Harapan dalam Mengamalkan Hadis Ini

Hadirin sekalian, setelah memahami hadis ini, semoga kita dapat mengaplikasikannya dalam kehidupan sehari-hari dengan lebih baik. Kita berharap:

  • Meningkatkan pemahaman kita tentang kemudahan dalam Islam, sehingga kita tidak lagi terjebak dalam pemahaman yang memberatkan atau terlalu longgar dalam beribadah.
  • Mengamalkan sahur dengan lebih tenang dan penuh keyakinan, tanpa rasa was-was yang berlebihan tentang batas waktu makan.
  • Menjadi penyebar ilmu yang benar kepada keluarga dan masyarakat, sehingga kesalahpahaman terkait batas sahur dan imsak dapat diluruskan dengan ilmu yang benar.
  • Menjaga keseimbangan antara ketegasan dalam ibadah dan kelembutan dalam menyikapi perbedaan pendapat, karena Islam selalu mengajarkan keseimbangan dalam segala hal.

Semoga ilmu yang kita pelajari hari ini menjadi ilmu yang bermanfaat, menjadi amal saleh yang diterima di sisi Allah, serta memberikan ketenangan dalam menjalankan ibadah puasa kita.
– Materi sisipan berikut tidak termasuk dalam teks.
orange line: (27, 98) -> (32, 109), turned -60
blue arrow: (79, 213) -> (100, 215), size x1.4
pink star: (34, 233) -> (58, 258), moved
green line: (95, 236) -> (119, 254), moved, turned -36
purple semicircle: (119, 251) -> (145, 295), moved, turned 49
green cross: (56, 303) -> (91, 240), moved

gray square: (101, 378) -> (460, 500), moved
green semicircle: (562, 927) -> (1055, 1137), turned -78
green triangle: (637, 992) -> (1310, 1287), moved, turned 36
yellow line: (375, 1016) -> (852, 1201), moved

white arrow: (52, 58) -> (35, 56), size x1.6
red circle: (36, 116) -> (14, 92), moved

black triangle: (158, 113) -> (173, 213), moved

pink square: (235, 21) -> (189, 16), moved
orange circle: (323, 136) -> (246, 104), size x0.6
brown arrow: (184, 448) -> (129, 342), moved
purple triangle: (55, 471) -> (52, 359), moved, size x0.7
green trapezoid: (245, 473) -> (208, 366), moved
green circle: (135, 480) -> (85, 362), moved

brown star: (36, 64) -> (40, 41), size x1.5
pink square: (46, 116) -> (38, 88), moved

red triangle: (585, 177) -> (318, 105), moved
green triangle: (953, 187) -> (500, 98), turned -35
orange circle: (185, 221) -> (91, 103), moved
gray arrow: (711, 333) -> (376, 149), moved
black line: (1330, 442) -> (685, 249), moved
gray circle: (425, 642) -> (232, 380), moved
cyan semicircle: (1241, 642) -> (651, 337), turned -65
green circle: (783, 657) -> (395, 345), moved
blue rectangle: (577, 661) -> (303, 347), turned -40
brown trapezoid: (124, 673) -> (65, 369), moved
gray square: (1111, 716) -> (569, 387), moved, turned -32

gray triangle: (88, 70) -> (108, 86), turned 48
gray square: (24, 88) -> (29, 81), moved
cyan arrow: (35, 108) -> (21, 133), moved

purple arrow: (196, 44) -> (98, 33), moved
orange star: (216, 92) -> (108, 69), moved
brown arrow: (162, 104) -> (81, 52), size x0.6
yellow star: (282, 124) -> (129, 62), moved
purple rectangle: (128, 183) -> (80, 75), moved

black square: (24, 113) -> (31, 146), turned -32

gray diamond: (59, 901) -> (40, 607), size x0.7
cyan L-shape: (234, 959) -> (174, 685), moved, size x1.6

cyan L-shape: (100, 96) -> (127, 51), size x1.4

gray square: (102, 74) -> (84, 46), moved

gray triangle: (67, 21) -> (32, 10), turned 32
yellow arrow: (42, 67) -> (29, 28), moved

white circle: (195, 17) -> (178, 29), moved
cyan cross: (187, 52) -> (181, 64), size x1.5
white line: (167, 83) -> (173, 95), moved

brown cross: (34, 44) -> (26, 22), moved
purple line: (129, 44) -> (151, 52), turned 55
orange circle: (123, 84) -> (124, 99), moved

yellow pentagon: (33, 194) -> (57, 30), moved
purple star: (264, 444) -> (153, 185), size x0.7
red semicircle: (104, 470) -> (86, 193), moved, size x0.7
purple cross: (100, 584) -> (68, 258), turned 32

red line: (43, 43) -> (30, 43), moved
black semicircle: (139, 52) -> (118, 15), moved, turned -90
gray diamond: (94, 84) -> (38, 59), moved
Semoga Allah selalu memberikan kita petunjuk, kemudahan, dan keberkahan dalam menjalankan agama-Nya.

Mari kita tutup kajian ini dengan doa kafaratul majelis:

سُبْحَانَكَ اللَّهُمَّ وَبِحَمْدِكَ، أَشْهَدُ أَنْ لَا إِلٰهَ إِلَّا أَنْتَ، أَسْتَغْفِرُكَ وَأَتُوبُ إِلَيْكَ.

وَصَلَّى اللَّهُ عَلَىٰ نَبِيِّنَا مُحَمَّدٍ وَعَلَىٰ آلِهِ وَصَحْبِهِ أَجْمَعِينَ، وَآخِرُ دَعْوَانَا أَنِ الْحَمْدُ لِلَّهِ رَبِّ الْعَالَمِينَ.